Conversations in Design: Art and Design: Crossing The Boundary, 11.30am, Tuesday 20 September

How has the rise of art collecting among private clients affected how you work?
Maybe it’s just the sectors we’ve worked in but we’ve always found art is a crucial component of lots of our projects. The architects who I worked for between leaving the Royal College of Art in 1985 and starting my own office in 1995 (Richard Meier, John Pawson and Rick Mather) always did both galleries and houses for dealers/collectors. So doing the same sort of projects for my own clients was a natural progression of that.

When you’re accommodating amazing artworks in a home, how do you balance the softer domestic side with the need to show off the art to its best?
So long as the art is well lit, then it can usually look just as good in a home or in a gallery. We’ve done three projects in recent years for the New York art dealer Per Skarstedt –two galleries and one home – and the same art looks equally good in both without any need for accommodation in terms of design.

You’ve also designed private galleries – what’s influencing the design of such spaces?
The air conditioning specifications keep going up – these days most commercial galleries require museum-quality air-conditioning and humidity control. This can be very expensive to achieve and it’s something that the top private collectors will probably want to start installing at home as well, in order to keep pace with insurance requirements etc.

A further development is the need for drastically reinforced floor structures, to take very high sculpture loadings wherever they might need to be located in the future. We’ve done this in several collector’s homes already.

Do you collect art yourself? What sort of thing?
We are lucky enough to have two homes and they have quite different art. In London we have all contemporary works by artists like Richard Hamilton and Gary Hume, plus a lot of long-term loans from Nvisible Museum’s collection.
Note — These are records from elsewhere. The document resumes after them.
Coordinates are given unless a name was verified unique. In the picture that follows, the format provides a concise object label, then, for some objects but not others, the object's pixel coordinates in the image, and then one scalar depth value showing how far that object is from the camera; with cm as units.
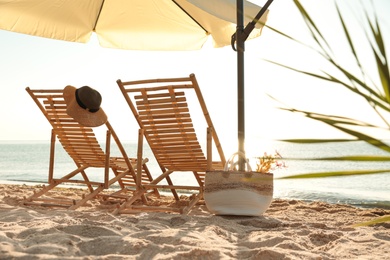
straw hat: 454
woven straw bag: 400
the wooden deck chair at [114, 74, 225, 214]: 433
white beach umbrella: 498
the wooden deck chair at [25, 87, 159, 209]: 477
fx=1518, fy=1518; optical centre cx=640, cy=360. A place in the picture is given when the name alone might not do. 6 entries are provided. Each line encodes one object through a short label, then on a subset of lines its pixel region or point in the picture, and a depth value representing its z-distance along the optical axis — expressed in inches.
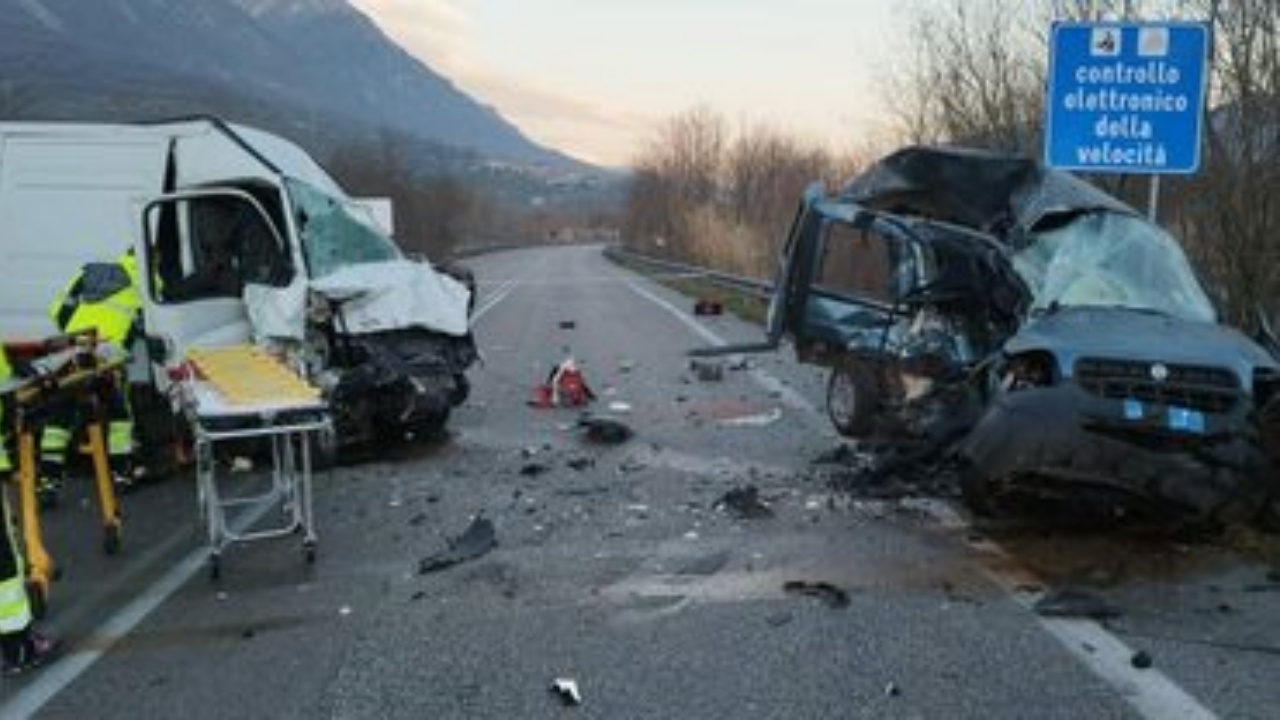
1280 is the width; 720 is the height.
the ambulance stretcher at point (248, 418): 282.5
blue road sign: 450.9
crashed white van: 418.3
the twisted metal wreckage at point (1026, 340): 289.9
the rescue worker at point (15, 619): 227.9
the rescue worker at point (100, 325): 358.0
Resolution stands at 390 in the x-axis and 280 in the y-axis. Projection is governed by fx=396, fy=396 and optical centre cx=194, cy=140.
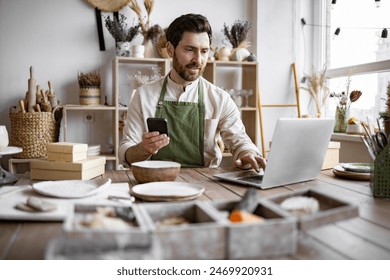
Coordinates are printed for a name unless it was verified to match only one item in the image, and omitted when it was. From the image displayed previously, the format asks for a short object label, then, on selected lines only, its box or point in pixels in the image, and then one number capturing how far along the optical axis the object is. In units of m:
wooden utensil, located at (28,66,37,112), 3.15
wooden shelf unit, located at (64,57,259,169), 3.50
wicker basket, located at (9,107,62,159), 3.17
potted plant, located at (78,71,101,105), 3.48
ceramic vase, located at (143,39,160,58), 3.64
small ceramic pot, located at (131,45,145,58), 3.53
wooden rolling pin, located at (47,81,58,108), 3.34
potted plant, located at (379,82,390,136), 1.61
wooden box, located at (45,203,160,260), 0.65
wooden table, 0.80
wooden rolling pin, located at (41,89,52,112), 3.28
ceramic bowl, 1.39
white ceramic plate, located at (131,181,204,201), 1.16
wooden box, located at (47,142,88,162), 1.43
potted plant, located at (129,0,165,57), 3.60
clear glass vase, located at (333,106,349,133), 3.51
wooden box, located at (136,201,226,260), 0.69
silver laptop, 1.26
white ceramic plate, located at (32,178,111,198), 1.14
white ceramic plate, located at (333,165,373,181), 1.58
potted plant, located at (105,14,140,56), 3.52
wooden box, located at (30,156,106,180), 1.45
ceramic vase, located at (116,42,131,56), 3.53
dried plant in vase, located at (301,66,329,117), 3.88
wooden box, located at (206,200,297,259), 0.74
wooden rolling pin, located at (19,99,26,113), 3.14
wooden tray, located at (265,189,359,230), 0.77
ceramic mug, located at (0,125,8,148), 1.54
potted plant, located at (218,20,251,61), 3.79
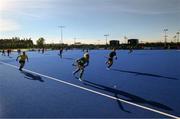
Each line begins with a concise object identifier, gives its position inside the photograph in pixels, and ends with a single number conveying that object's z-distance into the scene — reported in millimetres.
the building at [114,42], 64129
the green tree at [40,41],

In the country it’s a house I originally designed for my late parents and it contains a lot of family pictures from the 17th to the 19th centuries, mostly portraits of previous Crofts (we used to own the Anglo-Portuguese port wine house Croft Port). It’s nice to see the old family members at the weekend but it’s equally nice to be able to leave them behind and get back to modernity.

What is your earliest ‘design’ moment, the one that perhaps set you on your path?
The architects I met when I was a child seemed like nice people.  Going to school in the precincts of Canterbury Cathederal for five years probably had an effect also.
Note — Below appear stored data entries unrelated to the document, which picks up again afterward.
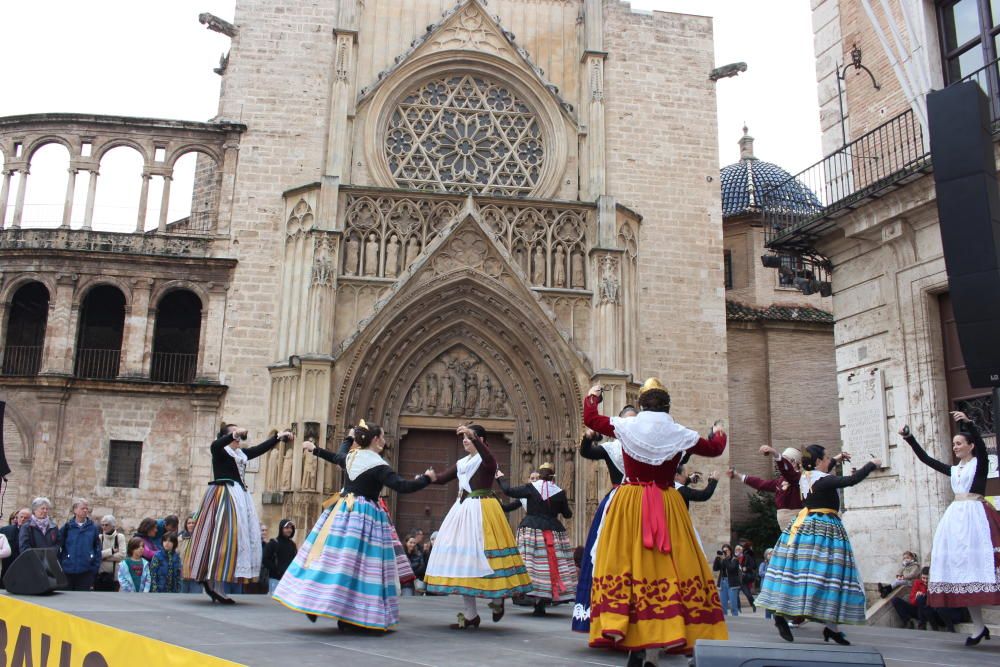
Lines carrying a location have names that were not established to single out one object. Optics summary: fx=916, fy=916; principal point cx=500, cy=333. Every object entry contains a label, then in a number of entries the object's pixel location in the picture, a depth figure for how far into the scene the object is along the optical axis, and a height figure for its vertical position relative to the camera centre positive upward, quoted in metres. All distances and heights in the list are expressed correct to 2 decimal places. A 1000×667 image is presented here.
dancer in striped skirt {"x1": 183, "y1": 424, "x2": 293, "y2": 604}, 9.13 -0.03
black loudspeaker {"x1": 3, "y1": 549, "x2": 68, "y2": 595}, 8.66 -0.48
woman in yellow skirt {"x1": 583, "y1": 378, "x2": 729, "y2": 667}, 5.85 -0.13
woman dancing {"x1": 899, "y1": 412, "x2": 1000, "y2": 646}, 8.63 -0.04
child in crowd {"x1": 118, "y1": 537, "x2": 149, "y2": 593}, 11.78 -0.59
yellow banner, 4.31 -0.63
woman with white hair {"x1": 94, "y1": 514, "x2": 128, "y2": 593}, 13.26 -0.43
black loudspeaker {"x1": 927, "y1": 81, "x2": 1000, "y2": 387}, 6.01 +2.10
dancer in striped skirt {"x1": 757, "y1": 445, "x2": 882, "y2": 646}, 7.73 -0.27
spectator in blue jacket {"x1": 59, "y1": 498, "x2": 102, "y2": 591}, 12.10 -0.34
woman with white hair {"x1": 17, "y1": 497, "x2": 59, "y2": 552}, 11.60 -0.09
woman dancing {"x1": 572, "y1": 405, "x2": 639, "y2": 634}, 7.13 +0.15
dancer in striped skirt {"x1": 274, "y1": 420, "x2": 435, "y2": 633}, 7.21 -0.22
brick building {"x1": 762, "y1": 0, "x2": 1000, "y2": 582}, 12.59 +4.15
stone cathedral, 19.88 +5.98
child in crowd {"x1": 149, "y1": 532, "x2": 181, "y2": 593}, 12.09 -0.56
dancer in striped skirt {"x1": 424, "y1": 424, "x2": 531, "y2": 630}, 8.44 -0.15
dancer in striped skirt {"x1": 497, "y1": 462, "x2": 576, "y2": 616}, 10.77 -0.13
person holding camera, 18.36 -0.87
What projects are you currently working on?
The new Skarstedt gallery in London, which opens on 1 October, and three new houses for the Howard de Walden Estate, behind RIBA HQ off Portland Place, which just started construction. A new building for the Royal Yacht Squadron in Cowes on the Isle of Wight is on the drawing boards.
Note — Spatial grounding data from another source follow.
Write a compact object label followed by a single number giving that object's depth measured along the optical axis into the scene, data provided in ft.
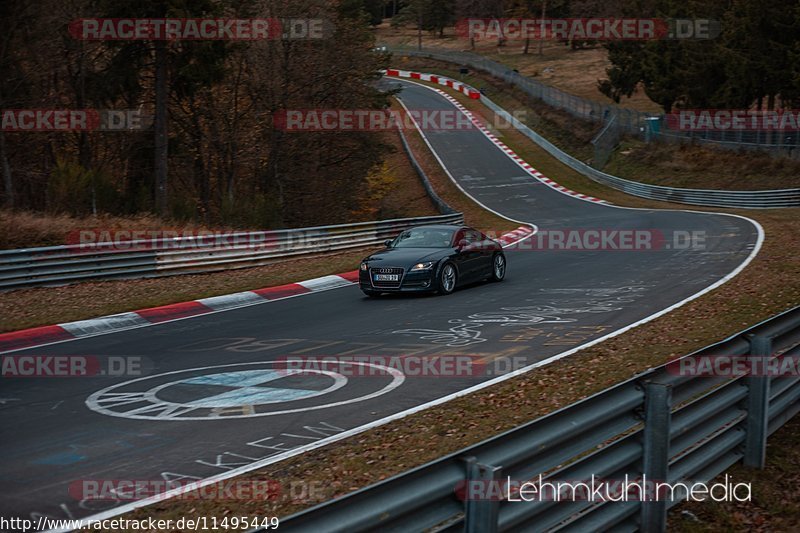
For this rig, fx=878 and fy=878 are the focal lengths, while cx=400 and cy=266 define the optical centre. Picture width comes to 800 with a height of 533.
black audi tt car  60.29
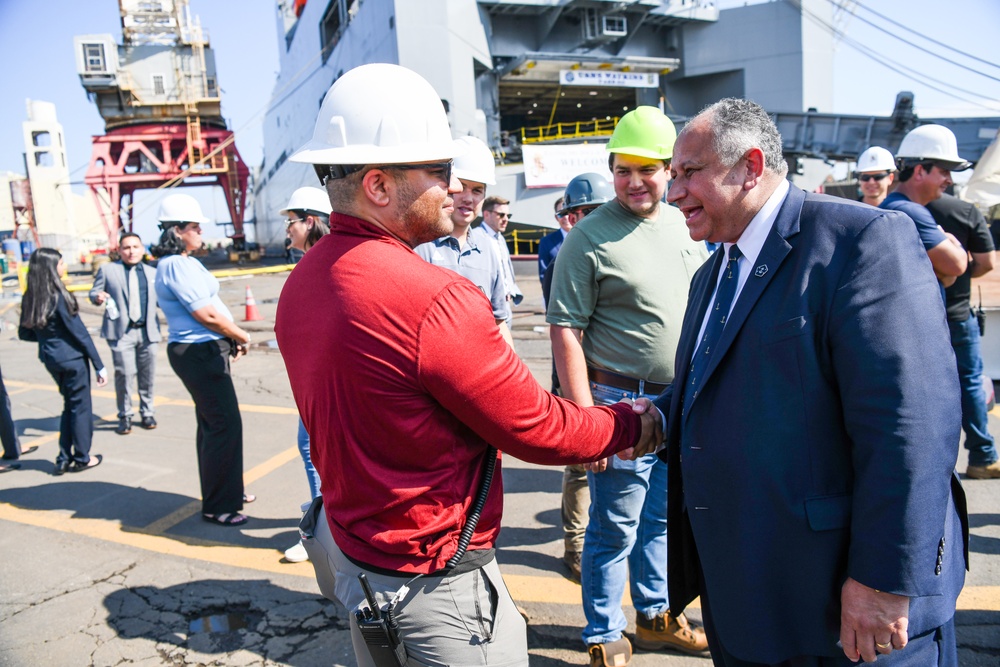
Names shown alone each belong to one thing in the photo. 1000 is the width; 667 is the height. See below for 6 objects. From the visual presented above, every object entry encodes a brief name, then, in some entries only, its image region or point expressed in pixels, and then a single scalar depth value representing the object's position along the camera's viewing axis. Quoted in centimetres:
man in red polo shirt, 142
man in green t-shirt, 261
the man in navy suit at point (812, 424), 139
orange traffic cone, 1377
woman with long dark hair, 536
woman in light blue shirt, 418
Do you have a design mantra?
No, we’re very undogmatic and like to stay flexible.

What do you obsess over in your work?
The world seems complicated enough and we always try to simplify as much as possible, even though there might be a lot of background complexity required to achieve that simplicity.  Obviously the lack of visual clutter is a must for all gallery spaces and consequently we spend a lot of time obsessing over trying to control & reduce a plethora of air conditioning, lighting, fire, CCTV and PIRs that always conspire to disrupt that simplicity.

Who would design your perfect house?
I’d be pretty happy living in a Richard Meier-designed house. However there aren’t currently many to choose from in the UK; at the age of 81 he’s just built his first, outside Henley, for the actor Rowan Atkinson.